- EXCERPTED PASSAGE:

----------

I have been working on persistence technologies for 8 years. I entered the persistence technology domain at my first company. We firstly used WebObjects’ Enterprise Objects framework (ancestor of all ORM libraries) for our projects in 2000. It was a very good framework and it was adequate for many persistence needs. We then began to develop our own web framework including persistence layer to make a software product to provide “fast application development for web applications” (this motto repeated across years in many places). After economical problems our project cancelled and then I transferred to another company in 2001 as Project Manager for developing new ERP software. I again take the responsibility of developing web framework for ERP applications. Its most important part is surely persistence layer. We developed the framework and used in ERP applications. As our in-house ERP software is developed and brought into use in many servers, our web frameworks matured and evolved. This is the journey that I am involved in persistence technologies.
During that time, EJB era ended and ORM frameworks popped. Many web applications emerged for the promise of fast or simple web application development. As our own development has continued across the years, I observed the emerging frameworks and inspected their documentation from books or articles. Let me share my thoughts about persistence solutions in Java world. Besides all criticism I state here, I appreciate the work and effort behind all these solutions. I know that it is very hard to bring these solutions into widespread use and support it.
It is a fact that we need a persistence solution. Most of applications are database-driven and need to access tables, modify data. Although there are many questions about persistence frameworks, we need them a lot when developing applications. Otherwise SQL codes scatter across applications causing an ugly and unmanageable application. Persistence frameworks build a database layer and separates concerns. Java Persistence solutions are divided into two branches. One is Java standard solutions; JDBC, EJB, JDO. The other is ORM (Object-relational Mapping) frameworks; Hibernate, Toplink, Enterprise Object Framework, iBatis etc.
Let me ask the basic question that everybody somehow asks himself “Isn’t there any other solution to persistence problem simpler and more powerful?” I have been reading many problem news about this issue. Last one was Sun’s attempt to simplify EJB. In fact, this is why new frameworks will never end. Followings are just some samples:
Instead of comparing every solution, I am going to describe most common pitfalls:
1- “Object-Relational Impedance Mismatch” was not solved appropriately:
This is the main problem. Everybody knows it but it still hasn't been solved completely. “Mismatch” is heavily lasting even in simplified-lightweight ORM frameworks. Is this inevitable? No, we can solve it but I think our attitude is wrong. We are trying to carry relational world into object world which will never occur. Objects and database technologies are different and should be left separate. For example, SQL is a very dynamic language that you can’t state it with objects. What we see is QUERY, JOIN, WHERE objects in ORM frameworks to re-implement SQL again in object world. We made this mistake in our first ORM framework but corrected in second one. The magical clue to achieve this is that not object-only or relational-only solution is true. We need a balanced mixture of those technologies by using objects when object usage is true and by using SQL when SQL usage is true. SQL abandonment is the major problem of ORM frameworks. Hiding SQL operations of persistent objects are problematic. This is why your favorite framework’s PersistenceManager class (source code) is complexity champion.

----------

- DATA EXTRACT:
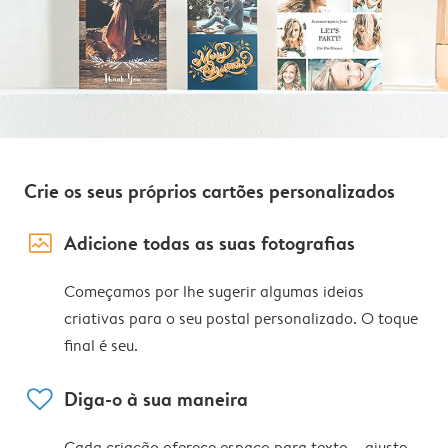
Crie os seus próprios cartões personalizados
image_placeholder
Adicione todas as suas fotografias
Começamos por lhe sugerir algumas ideias
criativas para o seu postal personalizado. O toque
final é seu.
heart
Diga-o à sua maneira
Cada criação oferece espaço para texto – ajuste,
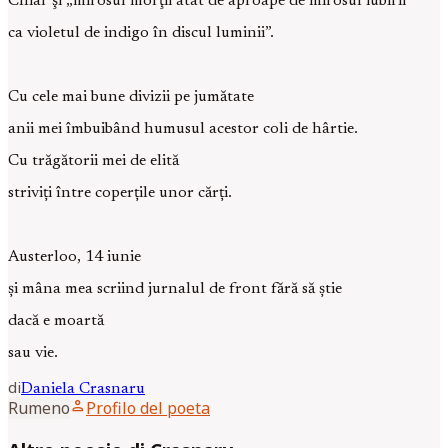
Chiar şi „mirosul morţii atât de aproape de mirosul iubirii
ca violetul de indigo în discul luminii”.
Cu cele mai bune divizii pe jumătate
anii mei îmbuibând humusul acestor coli de hârtie.
Cu trăgătorii mei de elită
striviți între coperțile unor cărți.
Austerloo, 14 iunie
și mâna mea scriind jurnalul de front fără să știe
dacă e moartă
sau vie.
di
Daniela
Crasnaru
person
Rumeno
Profilo del poeta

----------

- ACTION ITEM:
Condense the paragraph that begins "It is a fact that we need a persistence solution" from the Java persistence essay into a short bulleted list that keeps its main facts.

- SOLUTION FOR THIS TASK:
- Applications need a persistence solution because most are database-driven and must access tables and modify data.
- Without a persistence framework, SQL code scatters across an application and makes it ugly and unmanageable.
- Persistence frameworks build a database layer and separate concerns.
- Java persistence solutions fall into two branches:
  - Java standard solutions: JDBC, EJB, JDO
  - ORM (Object-relational Mapping) frameworks: Hibernate, Toplink, Enterprise Object Framework, iBatis, and others